El nacimiento de un niño muy prematuro provoca una gran alteración en la familia, que a veces se mantiene durante años. Numerosos estudios han mostrado que si los padres participan directamente del cuidado de su hijo durante el ingreso se sienten más capaces de asumir el cuidado tras el alta, tienen menos síntomas depresivos y disminuye la ansiedad, y que esto a su vez produce beneficios en diferentes áreas del desarrollo en el niño a corto plazo. Sin embargo, aunque probablemente un mayor bienestar emocional en la familia repercuta positivamente en la evolución de los niños a medio y largo plazo, esto todavía no ha podido demostrarse. Si, para el pediatra, el paciente debe ser la familia más que el niño de forma individual, en el caso de los niños prematuros todavía es más importante considerar a la familia como “el paciente”. La experiencia de los padres en las unidades de cuidados intensivos neonatales y los procesos de duelo anticipado que han sufrido les hacen, como familia, especialmente vulnerables.

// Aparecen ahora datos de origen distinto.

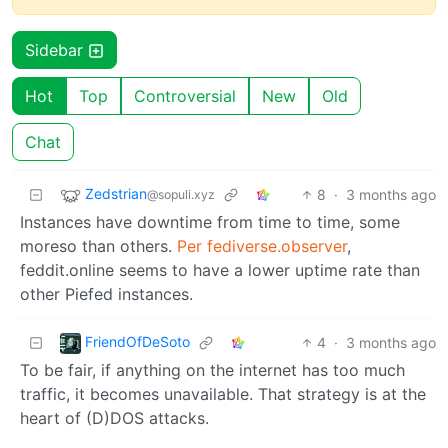
Sidebar
Hot
Top
Controversial
New
Old
Chat
Zedstrian
8
·
3 months ago
@sopuli.xyz
Instances have downtime from time to time, some
moreso than others.
Per fediverse.observer
,
feddit.online seems to have a lower uptime rate than
other Piefed instances.
FriendOfDeSoto
4
·
3 months ago
To be fair, if anything on the internet has too much
traffic, it becomes unavailable. That strategy is at the
heart of (D)DOS attacks.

Los programas de atención temprana, que están desarrollados en todas las comunidades autónomas españolas, se dirigen a reducir los problemas motores y cognitivos y realizan tareas educativas en los padres y además plantean programas de trabajo individualizado con cada niño. Los problemas cognitivos se pueden entender desde una perspectiva amplia, es decir, incluyendo problemas del pensamiento, del aprendizaje y del comportamiento y sociabilización. Una revisión de los ensayos clínicos llevados a cabo con niños prematuros, para valorar el impacto de los programas de atención temprana en el ámbito cognitivo, ha mostrado que son efectivos para mejorar el desarrollo cognitivo a corto y medio plazo (hasta la edad preescolar). Hay pruebas más limitadas de que mejoran el desarrollo cognitivo a largo plazo. Los programas que solo incluyen educación de los padres para ayudar al proceso de crianza de estos niños han mostrado una mejoría en los estilos educativos de los padres, más adaptados aparentemente a las necesidades de los niños. Una intervención muy sencilla y que sí ha mostrado resultados positivos consiste en animar a los padres a que hablen “más” a sus hijos, aun en el periodo de lactantes. No solo se deben dirigir al niño cuando necesiten comunicarse con él, sino también deberían comentarles situaciones diversas, aunque las ideas sean complejas y el vocabulario más amplio del que se esperaría que pudieran comprender.
Para vacunaciones en prematuros se seguirá el calendario de la Comunidad Autónoma considerando la edad cronológica del niño.